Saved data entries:
►

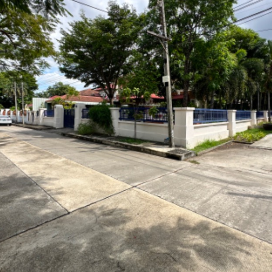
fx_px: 178
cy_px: 116
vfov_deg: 74.4
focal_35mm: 20
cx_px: 145
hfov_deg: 74.7
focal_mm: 2.22
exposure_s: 1/972
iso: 40
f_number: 2.2
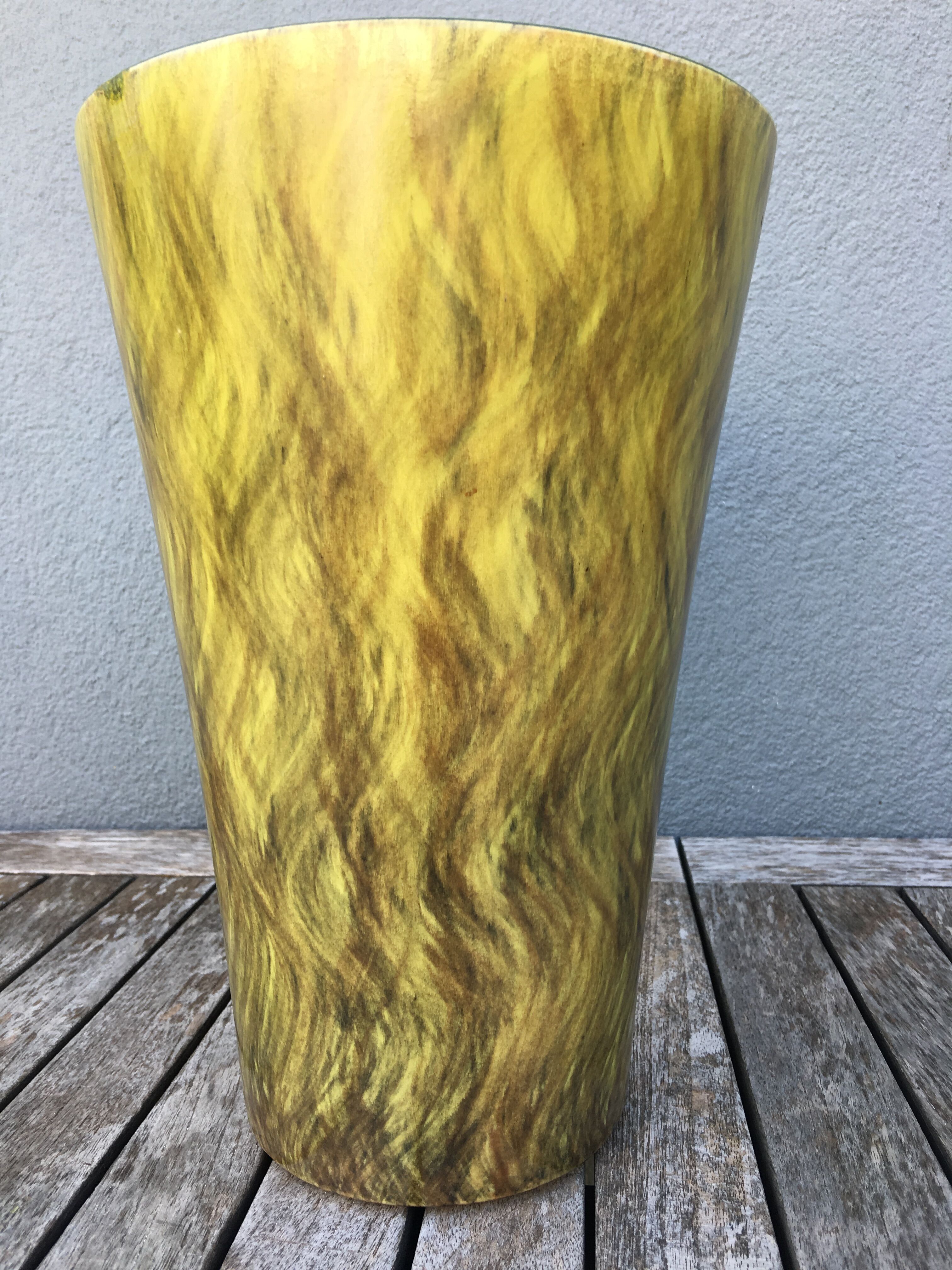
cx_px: 476
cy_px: 635
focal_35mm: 29
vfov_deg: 61.7
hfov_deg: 48.2
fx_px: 1063
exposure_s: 1/101
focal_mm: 4.15
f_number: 2.2
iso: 25
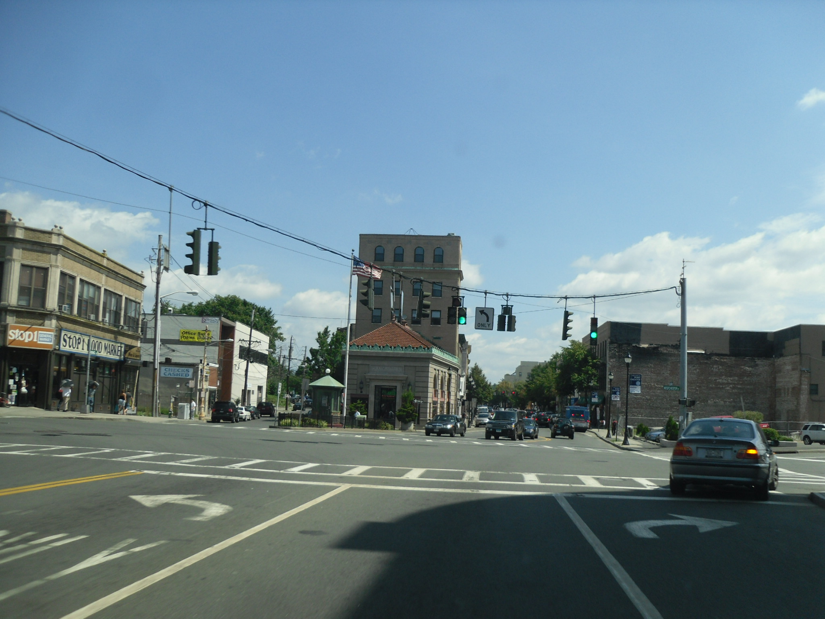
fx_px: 810
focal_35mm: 34
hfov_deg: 54.0
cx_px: 412
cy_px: 310
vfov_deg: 41.8
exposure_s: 1/139
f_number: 8.1
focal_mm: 6
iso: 80
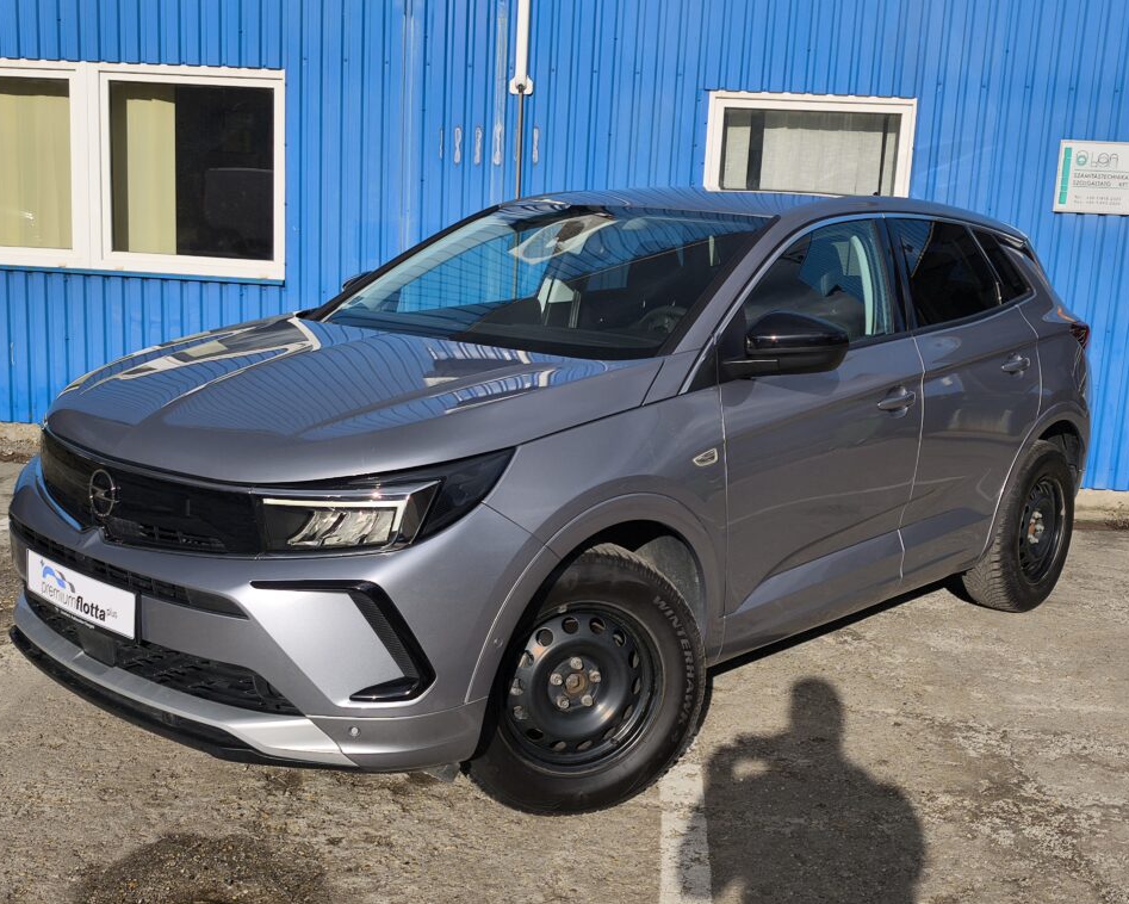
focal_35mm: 38
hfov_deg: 47.9
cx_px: 542
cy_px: 457
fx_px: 1270
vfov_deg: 39.2
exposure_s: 1/6658
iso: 50
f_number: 1.6
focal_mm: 6.57
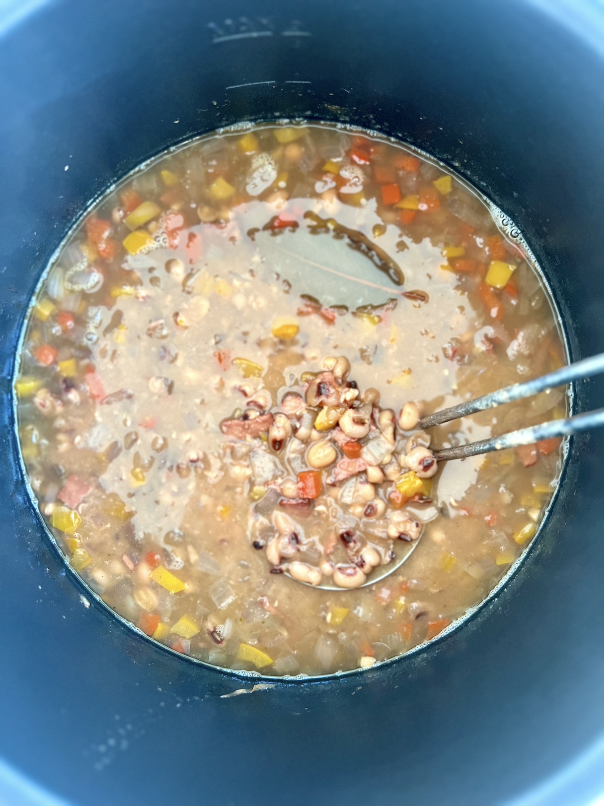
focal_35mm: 26
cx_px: 302
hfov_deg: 53.1
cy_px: 403
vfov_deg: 67.3
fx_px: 605
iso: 200
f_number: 1.5
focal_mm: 5.7
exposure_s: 1/60
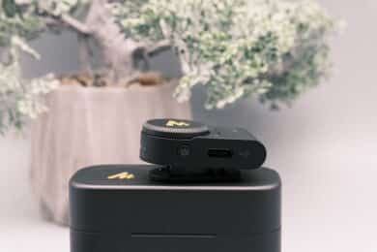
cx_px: 188
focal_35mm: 75
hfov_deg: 27.0
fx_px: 785
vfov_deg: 18.2
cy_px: 126
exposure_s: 1/150
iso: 2000
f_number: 8
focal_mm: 50
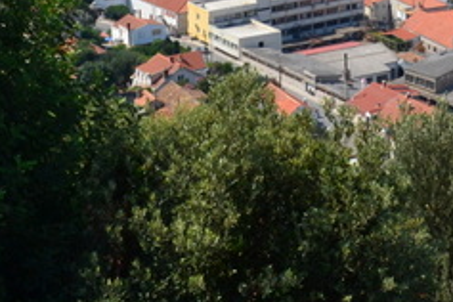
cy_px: -176
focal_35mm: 91
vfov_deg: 13.9
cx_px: 365
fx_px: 1145
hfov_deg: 22.1
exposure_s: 1/320
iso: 400
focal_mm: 18
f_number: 10
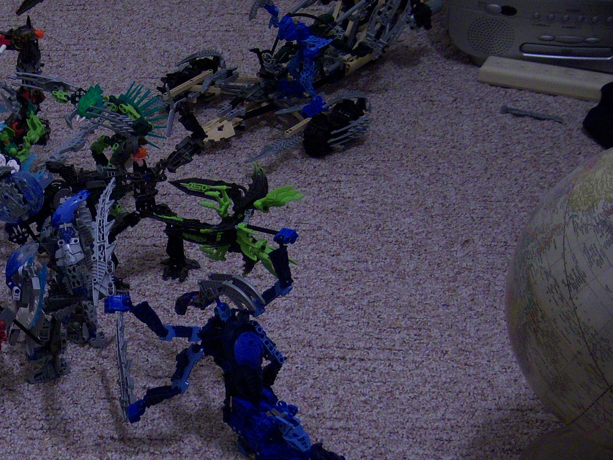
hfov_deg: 21.9
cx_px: 33
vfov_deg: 16.8
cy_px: 409
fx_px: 1541
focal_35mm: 87
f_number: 2.8
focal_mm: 8.9
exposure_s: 1/8
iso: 160
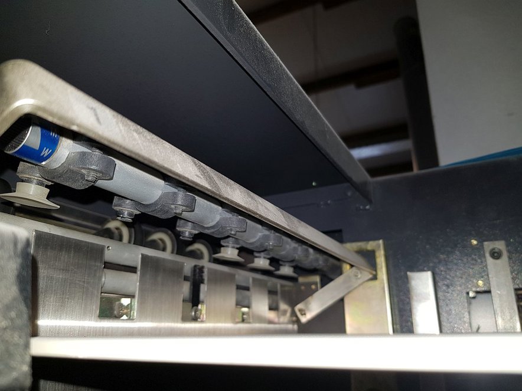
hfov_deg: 67.3
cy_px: 196
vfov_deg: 53.1
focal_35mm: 26
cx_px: 261
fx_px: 392
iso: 40
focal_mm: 4.2
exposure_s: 1/69
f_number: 1.7
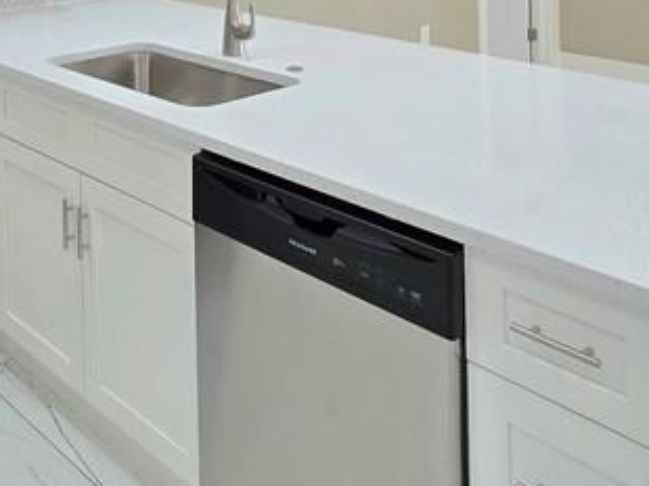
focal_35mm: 43
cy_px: -128
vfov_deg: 28.3
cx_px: 121
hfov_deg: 41.8
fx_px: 806
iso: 64
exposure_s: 1/60.2
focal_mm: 2.2
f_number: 2.2
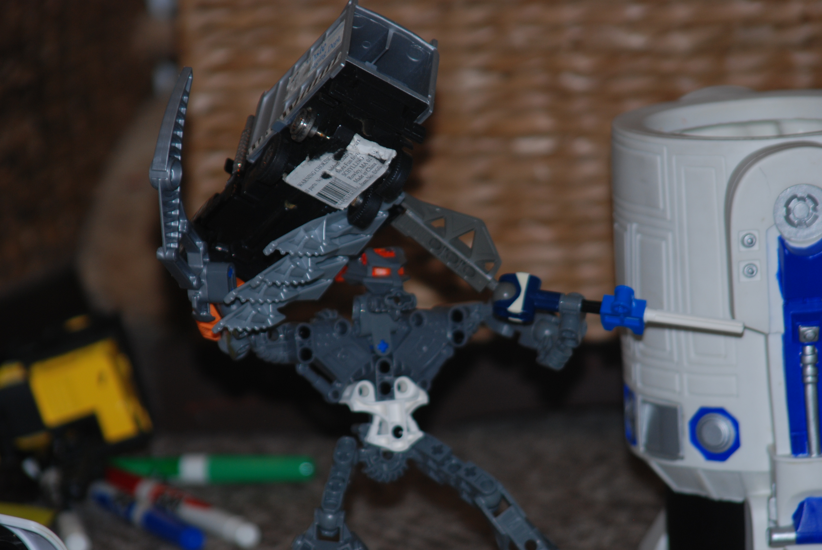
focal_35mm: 300
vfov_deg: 4.6
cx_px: 411
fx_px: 6858
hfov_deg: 6.9
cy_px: 275
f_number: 5.6
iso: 200
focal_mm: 200
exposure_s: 1/60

◄

● WHAT THE EXERCISE ASKS
In the copy, include every record exactly and no pictures at all.

● WRITTEN ANSWER
fx_px: 178
cy_px: 116
vfov_deg: 74.4
focal_35mm: 20
cx_px: 145
hfov_deg: 74.7
focal_mm: 2.22
exposure_s: 1/972
iso: 40
f_number: 2.2
cx_px: 476
cy_px: 635
focal_35mm: 29
vfov_deg: 61.7
hfov_deg: 48.2
fx_px: 1063
exposure_s: 1/101
focal_mm: 4.15
f_number: 2.2
iso: 25
fx_px: 810
focal_35mm: 34
hfov_deg: 54.0
cx_px: 412
cy_px: 310
vfov_deg: 41.8
exposure_s: 1/139
f_number: 8.1
focal_mm: 6
iso: 80
focal_35mm: 38
hfov_deg: 47.9
cx_px: 542
cy_px: 457
fx_px: 1270
vfov_deg: 39.2
exposure_s: 1/6658
iso: 50
f_number: 1.6
focal_mm: 6.57
focal_35mm: 26
cx_px: 302
hfov_deg: 53.1
cy_px: 403
vfov_deg: 67.3
fx_px: 605
iso: 200
f_number: 1.5
focal_mm: 5.7
exposure_s: 1/60
cx_px: 188
focal_35mm: 75
hfov_deg: 27.0
fx_px: 785
vfov_deg: 18.2
cy_px: 126
exposure_s: 1/150
iso: 2000
f_number: 8
focal_mm: 50
cy_px: -176
focal_35mm: 91
vfov_deg: 13.9
cx_px: 365
fx_px: 1145
hfov_deg: 22.1
exposure_s: 1/320
iso: 400
focal_mm: 18
f_number: 10
hfov_deg: 21.9
cx_px: 33
vfov_deg: 16.8
cy_px: 409
fx_px: 1541
focal_35mm: 87
f_number: 2.8
focal_mm: 8.9
exposure_s: 1/8
iso: 160
hfov_deg: 67.3
cy_px: 196
vfov_deg: 53.1
focal_35mm: 26
cx_px: 261
fx_px: 392
iso: 40
focal_mm: 4.2
exposure_s: 1/69
f_number: 1.7
focal_35mm: 43
cy_px: -128
vfov_deg: 28.3
cx_px: 121
hfov_deg: 41.8
fx_px: 806
iso: 64
exposure_s: 1/60.2
focal_mm: 2.2
f_number: 2.2
focal_35mm: 300
vfov_deg: 4.6
cx_px: 411
fx_px: 6858
hfov_deg: 6.9
cy_px: 275
f_number: 5.6
iso: 200
focal_mm: 200
exposure_s: 1/60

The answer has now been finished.